What you should do
Count the lines in the records below that contain the string "follows", matching case exactly. Reply with the number alone.

[start of Dataset records]

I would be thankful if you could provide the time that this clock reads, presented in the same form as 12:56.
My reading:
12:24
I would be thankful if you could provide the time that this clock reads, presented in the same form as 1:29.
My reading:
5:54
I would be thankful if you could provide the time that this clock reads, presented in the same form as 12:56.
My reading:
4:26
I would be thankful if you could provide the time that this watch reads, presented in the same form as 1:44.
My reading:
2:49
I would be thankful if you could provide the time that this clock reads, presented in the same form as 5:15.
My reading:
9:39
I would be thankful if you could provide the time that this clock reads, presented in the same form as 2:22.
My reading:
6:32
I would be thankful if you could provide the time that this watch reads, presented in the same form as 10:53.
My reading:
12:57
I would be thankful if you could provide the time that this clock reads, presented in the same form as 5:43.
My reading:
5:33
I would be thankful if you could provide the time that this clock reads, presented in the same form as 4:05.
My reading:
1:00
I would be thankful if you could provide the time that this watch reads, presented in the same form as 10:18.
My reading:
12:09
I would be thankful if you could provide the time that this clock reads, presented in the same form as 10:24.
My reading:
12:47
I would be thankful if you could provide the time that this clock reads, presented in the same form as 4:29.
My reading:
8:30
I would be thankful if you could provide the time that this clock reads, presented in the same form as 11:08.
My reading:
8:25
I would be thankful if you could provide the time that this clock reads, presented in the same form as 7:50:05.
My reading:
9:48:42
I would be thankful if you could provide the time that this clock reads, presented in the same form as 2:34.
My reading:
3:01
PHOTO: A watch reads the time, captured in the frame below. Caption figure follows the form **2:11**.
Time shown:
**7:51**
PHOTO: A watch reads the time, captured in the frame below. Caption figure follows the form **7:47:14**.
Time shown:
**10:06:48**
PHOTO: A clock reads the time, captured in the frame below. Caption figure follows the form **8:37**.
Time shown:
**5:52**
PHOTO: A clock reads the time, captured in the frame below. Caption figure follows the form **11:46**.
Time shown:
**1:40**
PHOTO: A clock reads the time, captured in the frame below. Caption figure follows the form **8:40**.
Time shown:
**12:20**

[end of Dataset records]

Problem solution
5